◆ **Set of tasks**
• 1. Using the Cornwall Coliseum thread below, decide whether each statement agrees with it. Answer yes or no for each, and quote the words from the thread that settle it. (a) The Coliseum was opened in the 1960s. (b) The first poster went inside the buildings. (c) Developers have had no trouble funding the conversion into flats.
• 2. According to the Cornwall Coliseum thread below, which music video was set in and around the Coliseum and along Carlyon bay?

◆ **Excerpt**
______________________________

# Cornwall Coliseum, Carlyon bay - August 2010



## Saz123 (Aug 24, 2010)

The Cornwall Coliseum is situated on Carlyon bay beach just outside of St Austell. It was opened in the 60s and I think it started off as a family amusement arcade. Later on, the building was converted and The Cornwall Coliseum became one of the most popular Westerly venues in England and, in the 1980s, played host to many major artists such as The Cure, Status Quo, Tears for Fears, Bryan Adams, Ultravox and Paul McCartney. Not only was it one of the biggest gig venues in the south west, later on, the Coliseum developed one of the most well known and popular night clubs in the south west which was called Gossips. We're not quite sure when the place shut down but I think it was sometime around 1998. The security guards told me that there have been plans for the past few years now to turn the buildings into flats, but the recession has hit hard and developers are having trouble finding money to fund it's conversion. 

In addition, Alison Moyet's music video for her hit single 'Is This Love?' was actually set in and around Cornwall Coliseum and along Carlyon bay. You can spot different signs and parts of the Coliseum in her video here: [nomedia]http://www.youtube.com/watch?v=7W4a4V5Tvgg&feature=av2n[/nomedia]

Anyway, I came here with my Dad when we were on holiday and most of the information above is what he has told me as he was a regular at this place back in the day, there isn't much about this extraordinary place on the internet so i relied on him to give me the facts. There was a lot of security surrounding the place so i think it would have been impossible trying to get inside the buildings but here are a few shnaps anyway...





































from a distance.. the white building on the left used to a Whimpy restaurant.




























thanks for looking!


----------



## kernowexpeditionary (Aug 24, 2010)

went to check this out in winter almost two years ago - security was so active i didnt bother getting in!


----------



## Lamb Phall (Aug 24, 2010)

Blast from the past, thought that place was redeveloped years ago 
Seen most of the bands that played there, Meat Loaf played there on his birthday managed to get on one of the videos they made that night.

Seem to remember that it held the record for the longest bar in Britain or something like that 


Is the nudist beach still there


----------



## hydealfred (Sep 2, 2010)

Nice post Saz - I remember this place from holidays in Cornwall in the 80's.


----------



## crazyjon (Sep 3, 2010)

______________________________

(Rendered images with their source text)
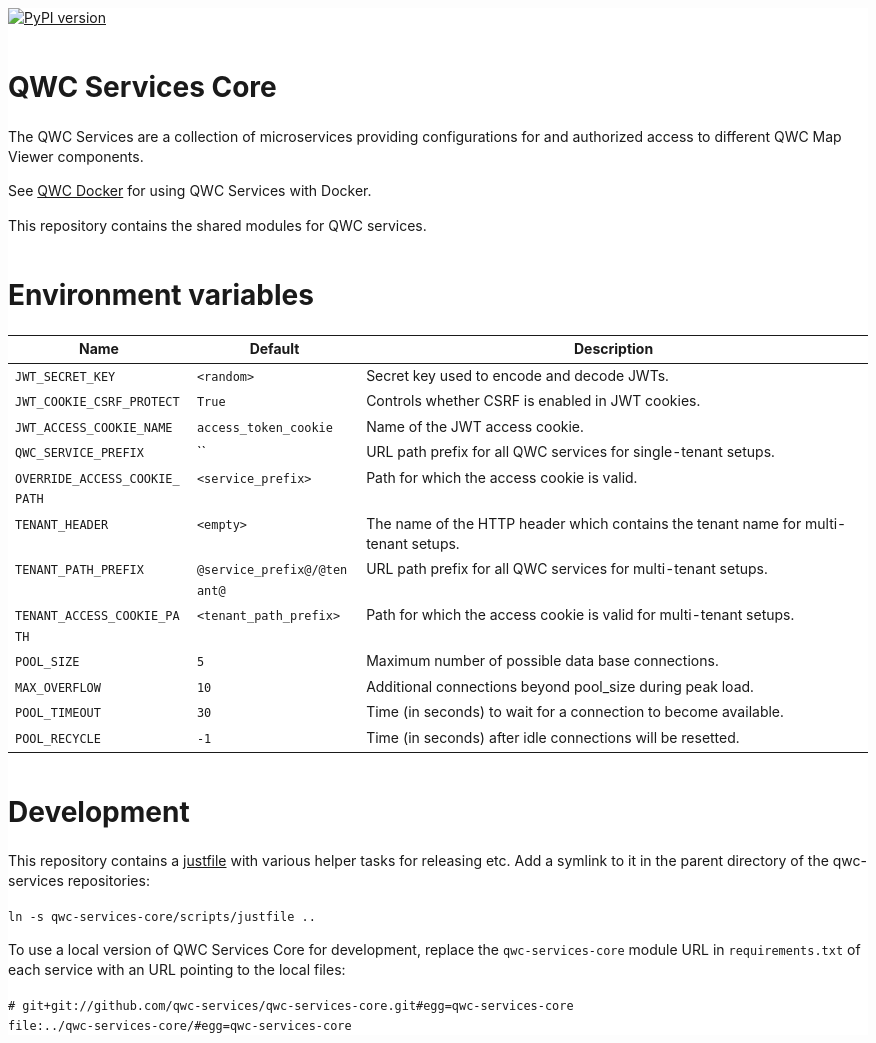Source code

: [![PyPI version](https://img.shields.io/pypi/v/qwc-services-core)](https://pypi.org/project/qwc-services-core)


QWC Services Core
=================

The QWC Services are a collection of microservices providing configurations for and authorized access to different QWC Map Viewer components.

See [QWC Docker](https://github.com/qwc-services/qwc-docker/) for using QWC Services with Docker.

This repository contains the shared modules for QWC services.


Environment variables
=====================

| Name                         | Default                     | Description                                                                         |
|------------------------------|-----------------------------|-------------------------------------------------------------------------------------|
| `JWT_SECRET_KEY`             | `<random>`                  | Secret key used to encode and decode JWTs.                                          |
| `JWT_COOKIE_CSRF_PROTECT`    | `True`                      | Controls whether CSRF is enabled in JWT cookies.                                    |
| `JWT_ACCESS_COOKIE_NAME`     | `access_token_cookie`       | Name of the JWT access cookie.                                                      |
| `QWC_SERVICE_PREFIX`         | ``                          | URL path prefix for all QWC services for single-tenant setups.                      |
| `OVERRIDE_ACCESS_COOKIE_PATH`| `<service_prefix>`          | Path for which the access cookie is valid.                                          |
| `TENANT_HEADER`              | `<empty>`                   | The name of the HTTP header which contains the tenant name for multi-tenant setups. |
| `TENANT_PATH_PREFIX`         | `@service_prefix@/@tenant@` | URL path prefix for all QWC services for multi-tenant setups.                       |
| `TENANT_ACCESS_COOKIE_PATH`  | `<tenant_path_prefix>`      | Path for which the access cookie is valid for multi-tenant setups.                  |
| `POOL_SIZE`                  | `5`                         | Maximum number of possible data base connections.                                   |
| `MAX_OVERFLOW`               | `10`                        | Additional connections beyond pool_size during peak load.                           |
| `POOL_TIMEOUT`               | `30`                        | Time (in seconds) to wait for a connection to become available.                     |
| `POOL_RECYCLE`               | `-1`                        | Time (in seconds) after idle connections will be resetted.                          |

Development
===========

This repository contains a [justfile](https://just.systems/man/en/) with various helper tasks for releasing etc.
Add a symlink to it in the parent directory of the qwc-services repositories:

    ln -s qwc-services-core/scripts/justfile ..

To use a local version of QWC Services Core for development, replace the
`qwc-services-core` module URL in `requirements.txt` of each service with an URL
pointing to the local files:

    # git+git://github.com/qwc-services/qwc-services-core.git#egg=qwc-services-core
    file:../qwc-services-core/#egg=qwc-services-core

______________________________

◆ **Solutions below**
• 1.
(a) Yes: "It was opened in the 60s"
(b) No: "i think it would have been impossible trying to get inside the buildings"
(c) No: "developers are having trouble finding money to fund it's conversion"

• 2. Alison Moyet's video for her hit single 'Is This Love?'